Dappled sunlight, filtered though sycamores, willows and oak trees, glints on the small brook. As I sit there watching, several species of warblers and a flycatcher flit by. Moments later a grosbeak appears in the tree in front of me. All around are sounds of life: dragonflies, birds, lizards, squirrels. Things I had almost forgotten about in my overly busy life. But as Luke 12:6 tells us, God has not forgotten them.
As news of the oil spill fills the headlines in the US news and the sad story of the destruction of countless creatures filters in, it is easy to think of the environment only in terms of problems. Similarly, in my work with Plant With Purpose, focusing on environmental degradation and poverty around the world, one becomes all too aware of both devastation, and its impact on people. But the destruction of creation is only a part of the story.
God created the heavens and the earth and pronounced it good. Despite the impact of the Fall, and all we have done since, it is still good. In historical Christianity, creation was widely regarded as God’s general revelation. There is still much to be thankful for, much to delight in, and much that points people to God.
St. Augustine said, “Some people, in order to discover God, read books. But there is a great book; the very appearance of created things. Look about you! Look below you! Note it. Read it. God, whom you want to discover, never wrote that book with ink. Instead He set before your eyes the things He had made. Can you ask for a louder voice than that?”

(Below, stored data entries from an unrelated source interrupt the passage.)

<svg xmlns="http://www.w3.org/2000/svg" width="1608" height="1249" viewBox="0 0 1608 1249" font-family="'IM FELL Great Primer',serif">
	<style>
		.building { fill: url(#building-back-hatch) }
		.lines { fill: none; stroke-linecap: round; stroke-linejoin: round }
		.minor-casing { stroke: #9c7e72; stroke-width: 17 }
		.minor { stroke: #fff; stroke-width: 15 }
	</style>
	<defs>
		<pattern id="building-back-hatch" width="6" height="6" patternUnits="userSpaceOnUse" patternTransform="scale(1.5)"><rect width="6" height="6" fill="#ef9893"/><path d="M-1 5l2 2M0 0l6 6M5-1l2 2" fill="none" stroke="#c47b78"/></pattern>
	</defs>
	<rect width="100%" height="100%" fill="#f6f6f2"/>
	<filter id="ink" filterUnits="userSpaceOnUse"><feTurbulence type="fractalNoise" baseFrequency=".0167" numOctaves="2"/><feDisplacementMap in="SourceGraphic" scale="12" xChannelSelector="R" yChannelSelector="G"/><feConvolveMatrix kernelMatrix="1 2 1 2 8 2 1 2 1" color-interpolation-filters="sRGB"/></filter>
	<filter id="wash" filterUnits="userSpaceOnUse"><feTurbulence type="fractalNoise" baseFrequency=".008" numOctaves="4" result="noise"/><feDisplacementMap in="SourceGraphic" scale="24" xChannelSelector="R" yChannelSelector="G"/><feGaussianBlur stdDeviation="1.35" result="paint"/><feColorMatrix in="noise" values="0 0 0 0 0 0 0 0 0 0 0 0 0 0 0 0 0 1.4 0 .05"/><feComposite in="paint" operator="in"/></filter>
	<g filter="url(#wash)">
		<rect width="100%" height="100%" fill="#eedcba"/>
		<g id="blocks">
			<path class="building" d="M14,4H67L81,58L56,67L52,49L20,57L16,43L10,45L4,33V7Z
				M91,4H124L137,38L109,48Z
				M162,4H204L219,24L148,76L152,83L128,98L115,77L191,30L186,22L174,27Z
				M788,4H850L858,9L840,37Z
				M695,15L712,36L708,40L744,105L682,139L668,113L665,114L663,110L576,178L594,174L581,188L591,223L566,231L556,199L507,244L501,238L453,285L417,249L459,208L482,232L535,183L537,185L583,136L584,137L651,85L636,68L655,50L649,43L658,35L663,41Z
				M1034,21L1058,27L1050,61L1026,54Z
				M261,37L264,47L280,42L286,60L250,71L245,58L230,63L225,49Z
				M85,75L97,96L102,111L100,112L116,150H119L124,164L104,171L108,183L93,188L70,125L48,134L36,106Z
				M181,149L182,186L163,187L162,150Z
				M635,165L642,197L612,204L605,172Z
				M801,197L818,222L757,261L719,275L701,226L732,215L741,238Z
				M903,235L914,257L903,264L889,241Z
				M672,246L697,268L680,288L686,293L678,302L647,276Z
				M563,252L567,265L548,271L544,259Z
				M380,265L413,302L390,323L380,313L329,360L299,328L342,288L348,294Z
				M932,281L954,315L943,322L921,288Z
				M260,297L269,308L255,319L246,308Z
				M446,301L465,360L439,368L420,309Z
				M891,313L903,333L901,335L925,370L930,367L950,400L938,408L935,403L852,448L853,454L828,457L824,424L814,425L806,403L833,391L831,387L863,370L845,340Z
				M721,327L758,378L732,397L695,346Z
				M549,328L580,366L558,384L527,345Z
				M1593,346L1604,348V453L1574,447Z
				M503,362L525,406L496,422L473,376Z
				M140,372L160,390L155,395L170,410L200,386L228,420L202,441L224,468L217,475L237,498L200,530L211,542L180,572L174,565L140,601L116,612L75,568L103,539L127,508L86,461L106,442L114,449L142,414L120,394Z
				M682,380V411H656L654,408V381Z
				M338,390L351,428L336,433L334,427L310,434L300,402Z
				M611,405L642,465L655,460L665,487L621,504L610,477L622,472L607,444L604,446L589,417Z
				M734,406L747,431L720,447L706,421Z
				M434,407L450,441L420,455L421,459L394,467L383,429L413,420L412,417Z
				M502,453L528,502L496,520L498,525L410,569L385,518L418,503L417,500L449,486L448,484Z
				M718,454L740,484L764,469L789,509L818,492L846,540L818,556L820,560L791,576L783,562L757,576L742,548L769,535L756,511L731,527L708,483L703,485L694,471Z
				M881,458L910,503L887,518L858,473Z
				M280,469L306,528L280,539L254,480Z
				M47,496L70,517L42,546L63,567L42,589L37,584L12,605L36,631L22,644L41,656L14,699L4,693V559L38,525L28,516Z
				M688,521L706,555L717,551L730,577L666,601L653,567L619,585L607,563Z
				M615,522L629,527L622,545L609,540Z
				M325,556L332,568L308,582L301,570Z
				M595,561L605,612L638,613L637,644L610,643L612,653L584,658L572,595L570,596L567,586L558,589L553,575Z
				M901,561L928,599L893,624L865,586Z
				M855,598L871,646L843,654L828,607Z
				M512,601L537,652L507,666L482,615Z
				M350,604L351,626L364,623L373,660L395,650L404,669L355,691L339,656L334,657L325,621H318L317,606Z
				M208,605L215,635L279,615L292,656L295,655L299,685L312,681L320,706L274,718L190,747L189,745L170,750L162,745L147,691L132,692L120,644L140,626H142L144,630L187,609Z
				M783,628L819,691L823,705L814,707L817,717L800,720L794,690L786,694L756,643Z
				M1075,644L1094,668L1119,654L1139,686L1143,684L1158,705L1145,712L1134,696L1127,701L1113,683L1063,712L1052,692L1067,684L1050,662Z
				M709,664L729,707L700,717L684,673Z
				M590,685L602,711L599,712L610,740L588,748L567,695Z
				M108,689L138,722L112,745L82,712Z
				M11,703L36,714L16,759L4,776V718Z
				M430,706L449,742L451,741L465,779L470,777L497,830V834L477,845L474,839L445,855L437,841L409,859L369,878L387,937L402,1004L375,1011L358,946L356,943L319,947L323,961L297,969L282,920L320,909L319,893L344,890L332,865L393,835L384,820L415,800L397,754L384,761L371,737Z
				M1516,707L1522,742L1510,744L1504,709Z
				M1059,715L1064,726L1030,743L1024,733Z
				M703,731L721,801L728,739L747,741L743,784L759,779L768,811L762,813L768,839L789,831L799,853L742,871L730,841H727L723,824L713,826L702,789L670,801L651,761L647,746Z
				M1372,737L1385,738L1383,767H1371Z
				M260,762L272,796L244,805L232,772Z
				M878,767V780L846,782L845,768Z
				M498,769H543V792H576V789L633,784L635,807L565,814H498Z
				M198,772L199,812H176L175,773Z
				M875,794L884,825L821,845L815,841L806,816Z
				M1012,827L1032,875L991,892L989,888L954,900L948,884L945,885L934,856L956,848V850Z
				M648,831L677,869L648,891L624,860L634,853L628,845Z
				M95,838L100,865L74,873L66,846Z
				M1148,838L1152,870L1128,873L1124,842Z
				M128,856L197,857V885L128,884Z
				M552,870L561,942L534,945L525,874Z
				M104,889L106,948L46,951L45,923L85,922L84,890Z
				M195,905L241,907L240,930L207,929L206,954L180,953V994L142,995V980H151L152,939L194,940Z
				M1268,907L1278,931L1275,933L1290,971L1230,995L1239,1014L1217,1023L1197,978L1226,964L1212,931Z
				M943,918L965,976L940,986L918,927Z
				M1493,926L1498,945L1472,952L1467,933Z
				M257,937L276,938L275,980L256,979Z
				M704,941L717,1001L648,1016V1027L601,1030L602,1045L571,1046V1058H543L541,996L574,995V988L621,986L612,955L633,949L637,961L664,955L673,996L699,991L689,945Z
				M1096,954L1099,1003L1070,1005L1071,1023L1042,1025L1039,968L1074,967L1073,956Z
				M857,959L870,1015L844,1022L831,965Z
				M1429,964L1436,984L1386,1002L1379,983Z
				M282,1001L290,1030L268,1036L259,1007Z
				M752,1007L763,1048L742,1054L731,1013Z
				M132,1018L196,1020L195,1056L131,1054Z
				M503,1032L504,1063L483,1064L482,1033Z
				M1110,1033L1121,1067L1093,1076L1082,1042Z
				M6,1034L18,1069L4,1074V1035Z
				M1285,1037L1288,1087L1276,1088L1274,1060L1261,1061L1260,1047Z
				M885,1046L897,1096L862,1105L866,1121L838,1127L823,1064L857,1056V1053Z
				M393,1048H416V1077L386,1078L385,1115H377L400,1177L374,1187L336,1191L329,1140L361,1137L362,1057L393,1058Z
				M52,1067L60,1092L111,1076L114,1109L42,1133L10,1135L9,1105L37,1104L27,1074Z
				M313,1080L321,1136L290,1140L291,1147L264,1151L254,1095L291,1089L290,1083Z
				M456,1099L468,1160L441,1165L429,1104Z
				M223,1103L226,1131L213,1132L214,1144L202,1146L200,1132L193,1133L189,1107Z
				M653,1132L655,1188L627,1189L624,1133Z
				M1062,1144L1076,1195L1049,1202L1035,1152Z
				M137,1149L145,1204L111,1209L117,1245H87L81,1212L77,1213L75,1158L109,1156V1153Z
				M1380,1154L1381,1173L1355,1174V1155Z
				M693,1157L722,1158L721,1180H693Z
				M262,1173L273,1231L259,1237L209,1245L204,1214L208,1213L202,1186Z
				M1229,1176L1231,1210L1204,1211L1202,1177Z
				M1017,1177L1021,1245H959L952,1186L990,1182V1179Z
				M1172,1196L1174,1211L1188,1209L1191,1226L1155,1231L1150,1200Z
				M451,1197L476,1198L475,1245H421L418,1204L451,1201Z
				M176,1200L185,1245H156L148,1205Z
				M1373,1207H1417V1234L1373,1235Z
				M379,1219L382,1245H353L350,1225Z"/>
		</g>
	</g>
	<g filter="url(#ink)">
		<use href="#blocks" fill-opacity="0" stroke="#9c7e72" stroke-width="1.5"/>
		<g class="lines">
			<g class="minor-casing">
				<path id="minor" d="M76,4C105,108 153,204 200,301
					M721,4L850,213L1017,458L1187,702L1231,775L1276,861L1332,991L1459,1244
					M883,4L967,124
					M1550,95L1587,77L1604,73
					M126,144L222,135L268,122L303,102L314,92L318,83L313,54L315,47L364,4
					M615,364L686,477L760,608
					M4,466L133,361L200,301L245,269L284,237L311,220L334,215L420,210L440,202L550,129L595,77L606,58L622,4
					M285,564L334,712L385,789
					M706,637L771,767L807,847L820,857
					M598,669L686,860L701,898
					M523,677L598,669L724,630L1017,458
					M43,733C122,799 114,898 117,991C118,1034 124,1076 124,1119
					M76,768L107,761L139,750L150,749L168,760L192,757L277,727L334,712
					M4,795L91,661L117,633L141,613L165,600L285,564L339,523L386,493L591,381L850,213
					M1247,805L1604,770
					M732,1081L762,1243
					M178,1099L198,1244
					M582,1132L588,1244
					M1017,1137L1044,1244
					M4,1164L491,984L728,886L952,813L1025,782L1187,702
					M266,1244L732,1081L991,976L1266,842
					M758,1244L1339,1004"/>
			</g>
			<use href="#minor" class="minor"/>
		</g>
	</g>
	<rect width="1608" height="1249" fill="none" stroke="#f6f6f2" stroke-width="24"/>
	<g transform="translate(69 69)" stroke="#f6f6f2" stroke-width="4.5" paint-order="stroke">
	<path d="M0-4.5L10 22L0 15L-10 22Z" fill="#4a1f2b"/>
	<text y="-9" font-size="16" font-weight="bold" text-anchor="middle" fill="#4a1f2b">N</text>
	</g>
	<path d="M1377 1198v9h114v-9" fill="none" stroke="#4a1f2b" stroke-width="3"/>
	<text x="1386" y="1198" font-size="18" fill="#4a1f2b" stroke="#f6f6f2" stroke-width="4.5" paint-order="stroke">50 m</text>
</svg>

George Washington Carver, an American botanist (and former slave) of the late nineteenth and early twentieth centuries, was so confident that science revealed the truth about God, that he encouraged people to study creation precisely so they could discover God. He said, “To me, Nature . . . is the little windows through which God permits me to commune with Him, and to see much of His glory, by simply lifting the curtain and looking in. I love to think of Nature as wireless telegraph stations through which God speaks to us every day, every hour, and every moment of our lives.”
God himself, when called into account by Job, turns to creation to explain himself – or rather remind Job that he is beyond human understanding. Some of the most moving descriptions of God’s relationship with nature come in Job 38-41. In these passages we see both God’s delight in all that he has made as well as our own need for humility as we approach it.
Occasionally critics express a concern that emphasis on environmental stewardship will cause people to worship nature. Yet I have never felt this temptation, nor have I met anyone who has. It certainly didn’t seem to be a worry of Augustine or George Washington Carver as they encouraged people to look more closely at all that God has made.
Rather it inspires a much deeper reverence for the Creator, as well as some unique insights into his character. In Augustine’s words, can we ask for a louder voice? If we wish to discover more of whom God is, we can remind ourselves of what he has not forgotten. And as we seek to share Christ with the world, we will find his creation is a powerful ally.